This is a really great summary and reference document, thanks for writing this! I have two comments:
1. There is a difference between detectable levels of RNA/DNA/Antigen and an active, transmissible infection. While most of the time this is not important when thinking about a global surveillance system, it is good to keep in mind especially in PoP testing.
Edit: You address my point 1 in your Part 2
2. You write:
However, while we can use animal surveillance systems to regularly monitor animals’ health and collect samples, we lack the capability of characterizing the pathogens effectively so as to predict their virulence and transmissibility to humans. This is a serious problem as it is infeasible to analyze and monitor every single pathogen strain found in animals. Microbiologists are working on this problem, but until then, zoonotic surveillance may not be suitable as an early-warning system
Kevin Esvelt has convincingly argued that we should not do this, because this would publish what and where viruses or pathogens are that could cause a pandemic to bad actors. It seems related to your point on “Potential for Dual-Use by Bad Actors”. While the technology itself may not be used by bad actors, the information gathered would immediately be an information hazard which could be used by bad actors.
Again, thanks a lot for this overview of the topic!
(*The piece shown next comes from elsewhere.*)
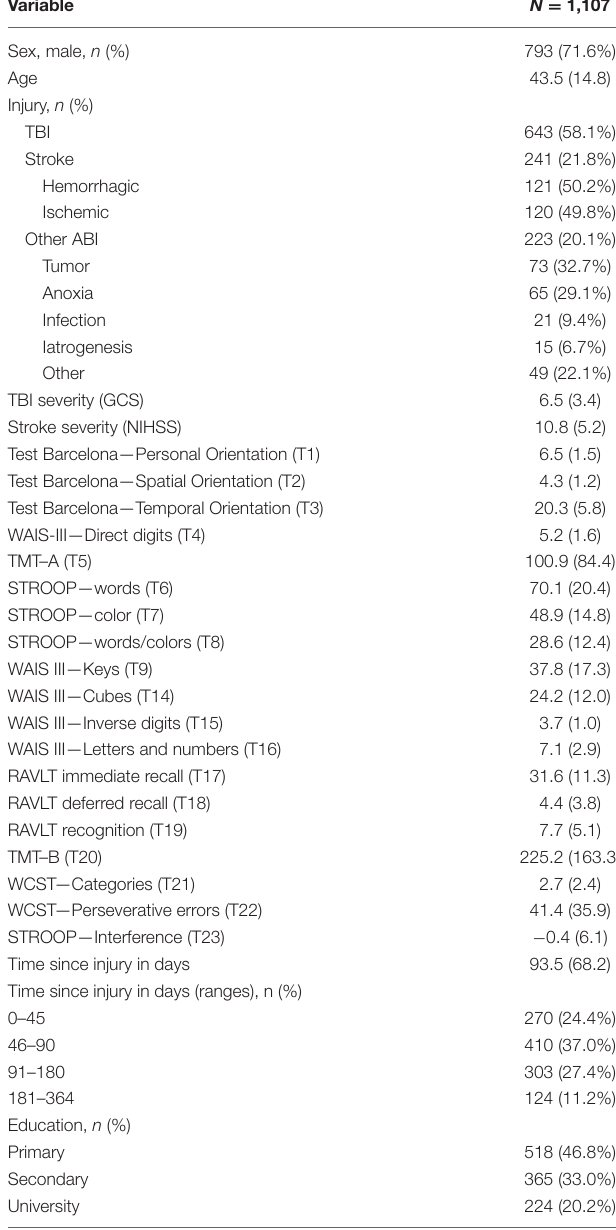
TABLE 2 | Demographics and clinical characteristics at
The infectious period and the symptomatic period, and how they interact, is generally more important than how long a pathogen can lay “dormant”. However, HIV is an example of when a case can be infectious even during the dormant period- that is very concerning, it’s like asymptomatic transmission for COVID-19 but on a much larger scale. People are certainly concerned about a pathogen that has an infectious period that starts before the symptomatic period- it’s even bolded on the slidedeck from the presentation you linked to:
“I have bolded this because in multiple modeling studies, and in experience...if a disease is contagious during the incubation period, when you’re not sick, then it’s very, very hard to control”.
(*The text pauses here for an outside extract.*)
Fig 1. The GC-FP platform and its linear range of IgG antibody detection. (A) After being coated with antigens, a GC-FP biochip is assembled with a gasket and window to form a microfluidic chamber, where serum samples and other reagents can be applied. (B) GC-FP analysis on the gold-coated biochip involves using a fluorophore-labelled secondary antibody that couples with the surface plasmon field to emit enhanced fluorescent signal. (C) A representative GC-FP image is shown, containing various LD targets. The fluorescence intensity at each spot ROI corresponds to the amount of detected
There will certainly be some patients who die in the next few decades from some damage the SARS-CoV-2 infection did to an organ system or from immune system dysregulation from a SARS-CoV-2 infection. Novel pathogens that infect large swathes of the population often have longer term effects. Following the 1889 “Russian flu” pandemic there was even a noticeable increase in suicides among flu victims (https://macsphere.mcmaster.ca/handle/11375/14366; it was likely not a flu but in fact a novel coronavirus!). However, the magnitude is nowhere near the level needed to bring SARS-CoV-2 into GCBR status. While it is true that people can die of measles, EBV, or herpes after recovering from an acute infection, this is by no means likely. HIV is the outlier here, but it has meaningful differences from SARS-CoV-2: it has a much, much higher mutation rate, it uses reverse transcriptase to integrate its genome into the host cell’s genome, and it preferentially attacks immune cells (measles also attacks the immune system in a different way, by attacking memory cells). So yes, in my opinion, we are out of the woods with COVID-19 with regards to GCBRs.
The main countermeasure to pathogens that take a while to cause symptoms is good epidemiologic surveillance systems. This “starts the clock” faster on countermeasures. Ideally, you would want a pathogen agnostic system, like what is being worked on at the Nucleic Acid Observatory. There’s a game called Plague Inc that models this one aspect well- the sooner humanity realizes something is spreading, the sooner they slow the spread and create cures.